二人は黙ったまま、石段を登った。星屑がまるで船の燈火のようにまたたいている。ゆき子は気を紛らせるつもりで、かすれた口笛を吹いた。瞼に突きあげて来る熱いものを、ときどき外套の袖でこすりながら、海防から戻って来た時の、心の渇きが、急にいまごろ涙になって、とめどなく頬に溢れた。日本へ戻って来て、いったい何が自分達をこんなふうに、無気力な淋しがりにしてしまったのだろう……。一つ一つ石段を登りながら、ゆき子はううと突きあげて来る涙にむせていた。 (287〈三十一〉)

 先日(△年6月6日)、林芙美子の初恋の人岡野軍一が生まれ育った因島を訪ねた。林芙美子尾道高等女学校を卒業するとすぐに東京へと出た。当時、軍一は明治大学商科に通っていた。芙美子は軍一と同棲し、結婚の約束までしていた。が、軍一は大学を卒業すると因島に帰郷し、日立造船所に勤めることになる。

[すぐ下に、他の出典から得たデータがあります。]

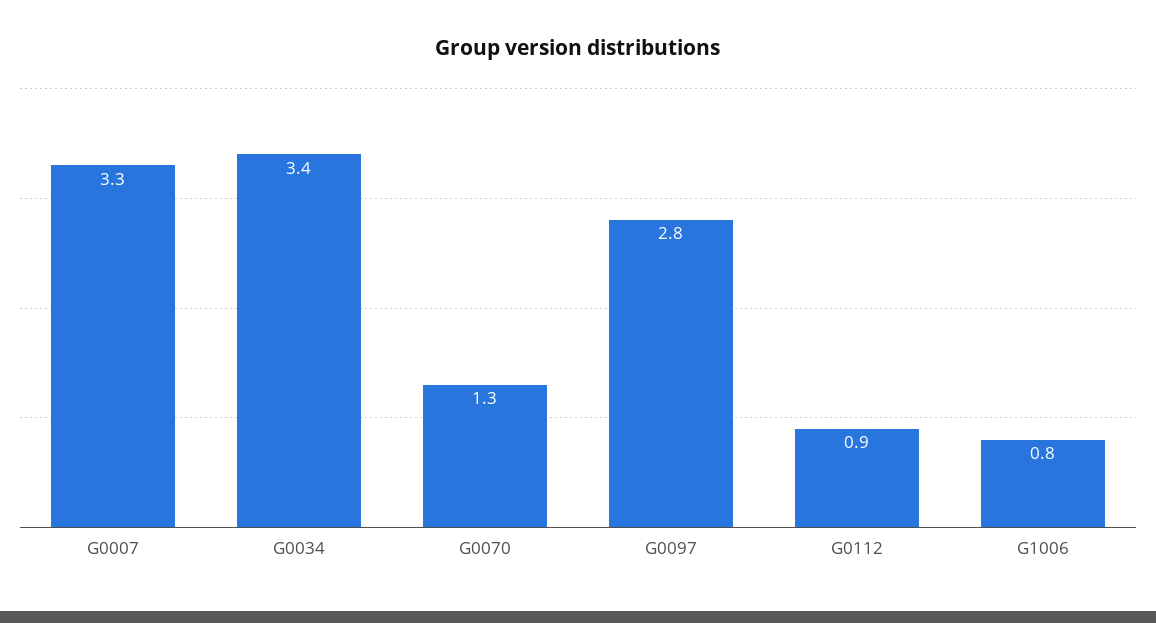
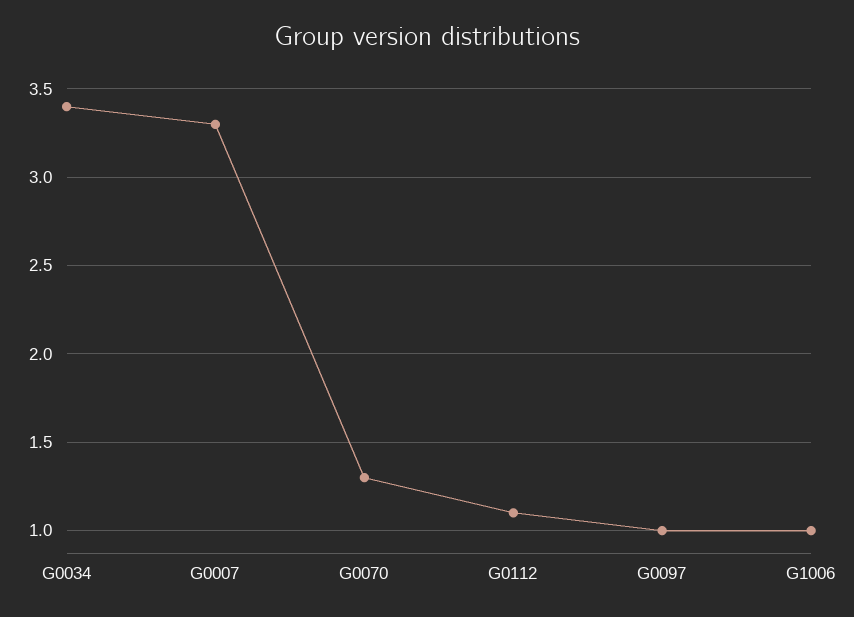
G0097: 2.8 -> 1
G0112: 0.9 -> 1.1
G1006: 0.8 -> 1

芙美子は軍一を追って因島に行くが、軍一は親の反対もあって芙美子との結婚の約束を破棄する。因島には芙美子が泊まった松葉旅館跡に建物が建っている。
 わたしが訪ねた時は、日曜日で商店街はほとんどシャッターを下ろしていて、人通りも少なく閑散としていたが、荒神様を奉る神社では子供相撲が開催されていた。ここだけは、町の有力者が一同に集まって白テントの下で酒を飲み交わしながら賑やかに歓談していた。林芙美子の研究のために、初恋の人岡野軍一のことを取材していると話すと、テントの中の一人が近づいて来て、軍一の孫娘と自分の妹が友達で、必要ならすぐに連絡するから、直接話をしてくれという。
 荒神様を奉った神社は何十段もある長い石段を上り詰めた頂上にあり、そこからは軍一が勤めていた日立造船所の巨大な建物が当時の面影を残して建っている。当時は石段の周囲に人家はなかったそうだが、今は石段の両脇には隙間なく人家が建っている。当時は造船所に向かって石段の左に松葉旅館が建っていて、因島を訪れた林芙美子はここに宿泊し、石段に立って軍一の勤める造船所を眺めていたらしい。軍一の帰りをひたすら待つ芙美子の姿に自分を重ねて、わたしもしばし石段の途中にたたずんで造船所の巨大な建物を眺めた。
 取材していると、日立造船所に四十年勤続して定年退職した人にぐうぜん会うことができた。彼の話によると、日立造船所は全盛期は三千五百人もの従業員がおり、下請けに従事する関係労働者を含めると五千から八千人ぐらいいたかも知れないということであった。その日、商店街は閑散としていたが、どこまでも続くような長く細い道の両脇の店舗から容易に全盛期を偲ぶことができる。